[Data entries]
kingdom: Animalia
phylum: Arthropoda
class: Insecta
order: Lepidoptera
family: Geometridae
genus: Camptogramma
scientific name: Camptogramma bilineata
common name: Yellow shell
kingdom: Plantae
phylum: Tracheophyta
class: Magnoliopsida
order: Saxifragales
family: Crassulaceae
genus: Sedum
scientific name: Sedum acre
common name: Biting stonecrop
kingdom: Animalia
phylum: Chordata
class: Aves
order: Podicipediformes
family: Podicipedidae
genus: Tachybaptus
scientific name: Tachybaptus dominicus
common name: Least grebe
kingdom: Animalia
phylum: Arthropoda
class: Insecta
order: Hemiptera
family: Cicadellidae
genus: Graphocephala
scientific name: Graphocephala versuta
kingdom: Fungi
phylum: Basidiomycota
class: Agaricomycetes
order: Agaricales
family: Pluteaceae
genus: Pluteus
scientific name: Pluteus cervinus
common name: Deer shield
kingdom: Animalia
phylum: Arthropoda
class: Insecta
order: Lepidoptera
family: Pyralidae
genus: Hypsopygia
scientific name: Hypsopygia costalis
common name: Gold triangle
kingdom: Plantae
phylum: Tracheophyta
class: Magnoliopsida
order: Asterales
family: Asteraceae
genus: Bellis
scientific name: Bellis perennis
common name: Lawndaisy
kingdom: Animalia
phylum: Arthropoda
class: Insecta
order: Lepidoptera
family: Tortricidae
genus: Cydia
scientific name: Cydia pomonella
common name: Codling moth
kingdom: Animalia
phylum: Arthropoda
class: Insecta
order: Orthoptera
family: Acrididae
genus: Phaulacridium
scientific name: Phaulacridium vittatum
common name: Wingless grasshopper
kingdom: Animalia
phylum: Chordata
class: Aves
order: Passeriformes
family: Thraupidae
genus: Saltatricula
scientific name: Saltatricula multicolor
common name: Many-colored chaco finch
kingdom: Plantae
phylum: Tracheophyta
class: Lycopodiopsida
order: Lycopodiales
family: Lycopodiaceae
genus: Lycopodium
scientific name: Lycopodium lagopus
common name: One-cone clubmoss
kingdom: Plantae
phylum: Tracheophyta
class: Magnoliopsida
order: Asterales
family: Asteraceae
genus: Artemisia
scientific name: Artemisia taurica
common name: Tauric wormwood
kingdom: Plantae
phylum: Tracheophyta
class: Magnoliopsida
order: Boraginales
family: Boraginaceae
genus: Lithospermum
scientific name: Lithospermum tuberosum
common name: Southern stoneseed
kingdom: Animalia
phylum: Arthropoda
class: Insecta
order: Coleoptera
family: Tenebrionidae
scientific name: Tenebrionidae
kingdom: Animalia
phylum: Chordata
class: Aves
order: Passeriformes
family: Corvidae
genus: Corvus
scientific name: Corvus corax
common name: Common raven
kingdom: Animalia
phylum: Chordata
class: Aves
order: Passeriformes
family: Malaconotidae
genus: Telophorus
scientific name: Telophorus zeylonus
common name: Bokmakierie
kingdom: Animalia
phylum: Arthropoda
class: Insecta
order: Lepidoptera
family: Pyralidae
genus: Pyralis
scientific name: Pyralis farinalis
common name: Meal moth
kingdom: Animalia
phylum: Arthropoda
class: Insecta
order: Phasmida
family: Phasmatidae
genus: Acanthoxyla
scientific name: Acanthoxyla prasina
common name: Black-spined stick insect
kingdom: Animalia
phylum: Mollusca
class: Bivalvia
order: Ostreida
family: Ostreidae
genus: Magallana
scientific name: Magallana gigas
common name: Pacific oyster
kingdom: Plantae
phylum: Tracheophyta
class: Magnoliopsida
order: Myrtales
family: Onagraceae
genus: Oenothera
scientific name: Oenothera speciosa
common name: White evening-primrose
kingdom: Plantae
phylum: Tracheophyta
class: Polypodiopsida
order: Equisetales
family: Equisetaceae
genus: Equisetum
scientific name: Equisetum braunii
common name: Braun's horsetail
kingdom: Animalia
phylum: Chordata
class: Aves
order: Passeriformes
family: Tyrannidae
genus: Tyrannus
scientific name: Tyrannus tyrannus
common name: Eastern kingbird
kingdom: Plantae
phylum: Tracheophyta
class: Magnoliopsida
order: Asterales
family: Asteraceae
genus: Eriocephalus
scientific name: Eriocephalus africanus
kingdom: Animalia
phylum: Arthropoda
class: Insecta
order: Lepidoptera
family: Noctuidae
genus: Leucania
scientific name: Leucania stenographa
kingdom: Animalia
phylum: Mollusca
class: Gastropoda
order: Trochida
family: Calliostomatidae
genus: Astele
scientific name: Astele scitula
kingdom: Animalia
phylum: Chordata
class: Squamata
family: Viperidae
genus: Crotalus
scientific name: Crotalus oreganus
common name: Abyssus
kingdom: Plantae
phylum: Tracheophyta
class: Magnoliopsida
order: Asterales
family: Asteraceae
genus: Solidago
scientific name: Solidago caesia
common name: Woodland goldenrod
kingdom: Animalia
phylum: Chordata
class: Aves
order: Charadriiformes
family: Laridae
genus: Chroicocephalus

__TASK TO CARRY OUT__.
Convert every line of the items above into a JSON list of strings, with each line as its own string and blank lines left out.

__WRITTEN RESPONSE__.
[
  "kingdom: Animalia",
  "phylum: Arthropoda",
  "class: Insecta",
  "order: Lepidoptera",
  "family: Geometridae",
  "genus: Camptogramma",
  "scientific name: Camptogramma bilineata",
  "common name: Yellow shell",
  "kingdom: Plantae",
  "phylum: Tracheophyta",
  "class: Magnoliopsida",
  "order: Saxifragales",
  "family: Crassulaceae",
  "genus: Sedum",
  "scientific name: Sedum acre",
  "common name: Biting stonecrop",
  "kingdom: Animalia",
  "phylum: Chordata",
  "class: Aves",
  "order: Podicipediformes",
  "family: Podicipedidae",
  "genus: Tachybaptus",
  "scientific name: Tachybaptus dominicus",
  "common name: Least grebe",
  "kingdom: Animalia",
  "phylum: Arthropoda",
  "class: Insecta",
  "order: Hemiptera",
  "family: Cicadellidae",
  "genus: Graphocephala",
  "scientific name: Graphocephala versuta",
  "kingdom: Fungi",
  "phylum: Basidiomycota",
  "class: Agaricomycetes",
  "order: Agaricales",
  "family: Pluteaceae",
  "genus: Pluteus",
  "scientific name: Pluteus cervinus",
  "common name: Deer shield",
  "kingdom: Animalia",
  "phylum: Arthropoda",
  "class: Insecta",
  "order: Lepidoptera",
  "family: Pyralidae",
  "genus: Hypsopygia",
  "scientific name: Hypsopygia costalis",
  "common name: Gold triangle",
  "kingdom: Plantae",
  "phylum: Tracheophyta",
  "class: Magnoliopsida",
  "order: Asterales",
  "family: Asteraceae",
  "genus: Bellis",
  "scientific name: Bellis perennis",
  "common name: Lawndaisy",
  "kingdom: Animalia",
  "phylum: Arthropoda",
  "class: Insecta",
  "order: Lepidoptera",
  "family: Tortricidae",
  "genus: Cydia",
  "scientific name: Cydia pomonella",
  "common name: Codling moth",
  "kingdom: Animalia",
  "phylum: Arthropoda",
  "class: Insecta",
  "order: Orthoptera",
  "family: Acrididae",
  "genus: Phaulacridium",
  "scientific name: Phaulacridium vittatum",
  "common name: Wingless grasshopper",
  "kingdom: Animalia",
  "phylum: Chordata",
  "class: Aves",
  "order: Passeriformes",
  "family: Thraupidae",
  "genus: Saltatricula",
  "scientific name: Saltatricula multicolor",
  "common name: Many-colored chaco finch",
  "kingdom: Plantae",
  "phylum: Tracheophyta",
  "class: Lycopodiopsida",
  "order: Lycopodiales",
  "family: Lycopodiaceae",
  "genus: Lycopodium",
  "scientific name: Lycopodium lagopus",
  "common name: One-cone clubmoss",
  "kingdom: Plantae",
  "phylum: Tracheophyta",
  "class: Magnoliopsida",
  "order: Asterales",
  "family: Asteraceae",
  "genus: Artemisia",
  "scientific name: Artemisia taurica",
  "common name: Tauric wormwood",
  "kingdom: Plantae",
  "phylum: Tracheophyta",
  "class: Magnoliopsida",
  "order: Boraginales",
  "family: Boraginaceae",
  "genus: Lithospermum",
  "scientific name: Lithospermum tuberosum",
  "common name: Southern stoneseed",
  "kingdom: Animalia",
  "phylum: Arthropoda",
  "class: Insecta",
  "order: Coleoptera",
  "family: Tenebrionidae",
  "scientific name: Tenebrionidae",
  "kingdom: Animalia",
  "phylum: Chordata",
  "class: Aves",
  "order: Passeriformes",
  "family: Corvidae",
  "genus: Corvus",
  "scientific name: Corvus corax",
  "common name: Common raven",
  "kingdom: Animalia",
  "phylum: Chordata",
  "class: Aves",
  "order: Passeriformes",
  "family: Malaconotidae",
  "genus: Telophorus",
  "scientific name: Telophorus zeylonus",
  "common name: Bokmakierie",
  "kingdom: Animalia",
  "phylum: Arthropoda",
  "class: Insecta",
  "order: Lepidoptera",
  "family: Pyralidae",
  "genus: Pyralis",
  "scientific name: Pyralis farinalis",
  "common name: Meal moth",
  "kingdom: Animalia",
  "phylum: Arthropoda",
  "class: Insecta",
  "order: Phasmida",
  "family: Phasmatidae",
  "genus: Acanthoxyla",
  "scientific name: Acanthoxyla prasina",
  "common name: Black-spined stick insect",
  "kingdom: Animalia",
  "phylum: Mollusca",
  "class: Bivalvia",
  "order: Ostreida",
  "family: Ostreidae",
  "genus: Magallana",
  "scientific name: Magallana gigas",
  "common name: Pacific oyster",
  "kingdom: Plantae",
  "phylum: Tracheophyta",
  "class: Magnoliopsida",
  "order: Myrtales",
  "family: Onagraceae",
  "genus: Oenothera",
  "scientific name: Oenothera speciosa",
  "common name: White evening-primrose",
  "kingdom: Plantae",
  "phylum: Tracheophyta",
  "class: Polypodiopsida",
  "order: Equisetales",
  "family: Equisetaceae",
  "genus: Equisetum",
  "scientific name: Equisetum braunii",
  "common name: Braun's horsetail",
  "kingdom: Animalia",
  "phylum: Chordata",
  "class: Aves",
  "order: Passeriformes",
  "family: Tyrannidae",
  "genus: Tyrannus",
  "scientific name: Tyrannus tyrannus",
  "common name: Eastern kingbird",
  "kingdom: Plantae",
  "phylum: Tracheophyta",
  "class: Magnoliopsida",
  "order: Asterales",
  "family: Asteraceae",
  "genus: Eriocephalus",
  "scientific name: Eriocephalus africanus",
  "kingdom: Animalia",
  "phylum: Arthropoda",
  "class: Insecta",
  "order: Lepidoptera",
  "family: Noctuidae",
  "genus: Leucania",
  "scientific name: Leucania stenographa",
  "kingdom: Animalia",
  "phylum: Mollusca",
  "class: Gastropoda",
  "order: Trochida",
  "family: Calliostomatidae",
  "genus: Astele",
  "scientific name: Astele scitula",
  "kingdom: Animalia",
  "phylum: Chordata",
  "class: Squamata",
  "family: Viperidae",
  "genus: Crotalus",
  "scientific name: Crotalus oreganus",
  "common name: Abyssus",
  "kingdom: Plantae",
  "phylum: Tracheophyta",
  "class: Magnoliopsida",
  "order: Asterales",
  "family: Asteraceae",
  "genus: Solidago",
  "scientific name: Solidago caesia",
  "common name: Woodland goldenrod",
  "kingdom: Animalia",
  "phylum: Chordata",
  "class: Aves",
  "order: Charadriiformes",
  "family: Laridae",
  "genus: Chroicocephalus"
]